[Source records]
↓

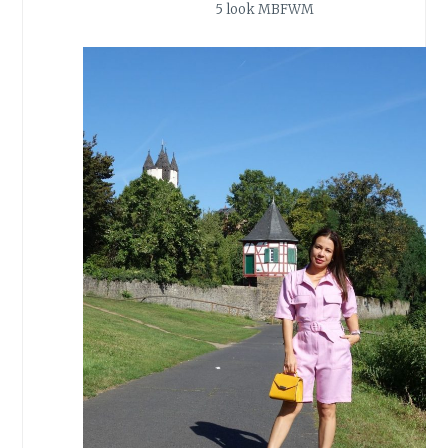
5 look MBFWM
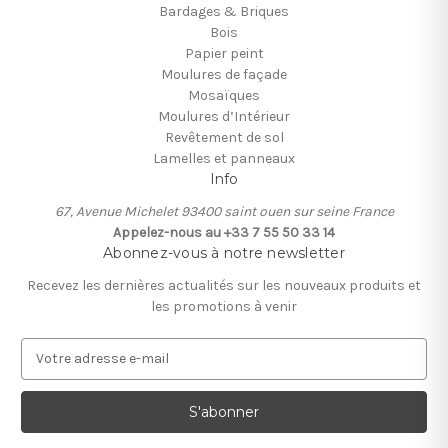
Bardages & Briques
Bois
Papier peint
Moulures de façade
Mosaïques
Moulures d’Intérieur
Revêtement de sol
Lamelles et panneaux
Info
67, Avenue Michelet 93400 saint ouen sur seine France
Appelez-nous au +33 7 55 50 33 14
Abonnez-vous à notre newsletter
Recevez les dernières actualités sur les nouveaux produits et
les promotions à venir
A
d
r
e
s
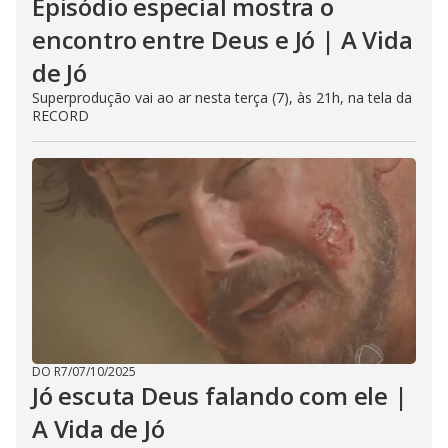
Episódio especial mostra o
encontro entre Deus e Jó | A Vida
de Jó
Superprodução vai ao ar nesta terça (7), às 21h, na tela da
RECORD
DO R7
/
07/10/2025
Jó escuta Deus falando com ele |
A Vida de Jó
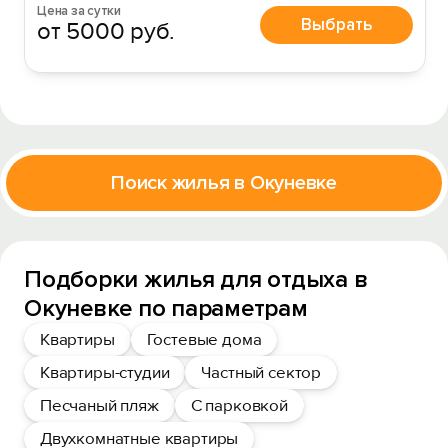
Цена за сутки
Выбрать
от 5000 руб.
Поиск жилья в Окуневке
Подборки жилья для отдыха в
Окуневке по параметрам
Квартиры
Гостевые дома
Квартиры-студии
Частный сектор
Песчаный пляж
С парковкой
Двухкомнатные квартиры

↑

Work item: Put every line of text from all the items above into a JSON list of strings, one string per line, with blank lines left out. Do not include the picture markers.

Task result:
[
  "5 look MBFWM",
  "Bardages & Briques",
  "Bois",
  "Papier peint",
  "Moulures de façade",
  "Mosaïques",
  "Moulures d’Intérieur",
  "Revêtement de sol",
  "Lamelles et panneaux",
  "Info",
  "67, Avenue Michelet 93400 saint ouen sur seine France",
  "Appelez-nous au +33 7 55 50 33 14",
  "Abonnez-vous à notre newsletter",
  "Recevez les dernières actualités sur les nouveaux produits et",
  "les promotions à venir",
  "A",
  "d",
  "r",
  "e",
  "s",
  "Episódio especial mostra o",
  "encontro entre Deus e Jó | A Vida",
  "de Jó",
  "Superprodução vai ao ar nesta terça (7), às 21h, na tela da",
  "RECORD",
  "DO R7",
  "/",
  "07/10/2025",
  "Jó escuta Deus falando com ele |",
  "A Vida de Jó",
  "Цена за сутки",
  "Выбрать",
  "от 5000 руб.",
  "Поиск жилья в Окуневке",
  "Подборки жилья для отдыха в",
  "Окуневке по параметрам",
  "Квартиры",
  "Гостевые дома",
  "Квартиры-студии",
  "Частный сектор",
  "Песчаный пляж",
  "С парковкой",
  "Двухкомнатные квартиры"
]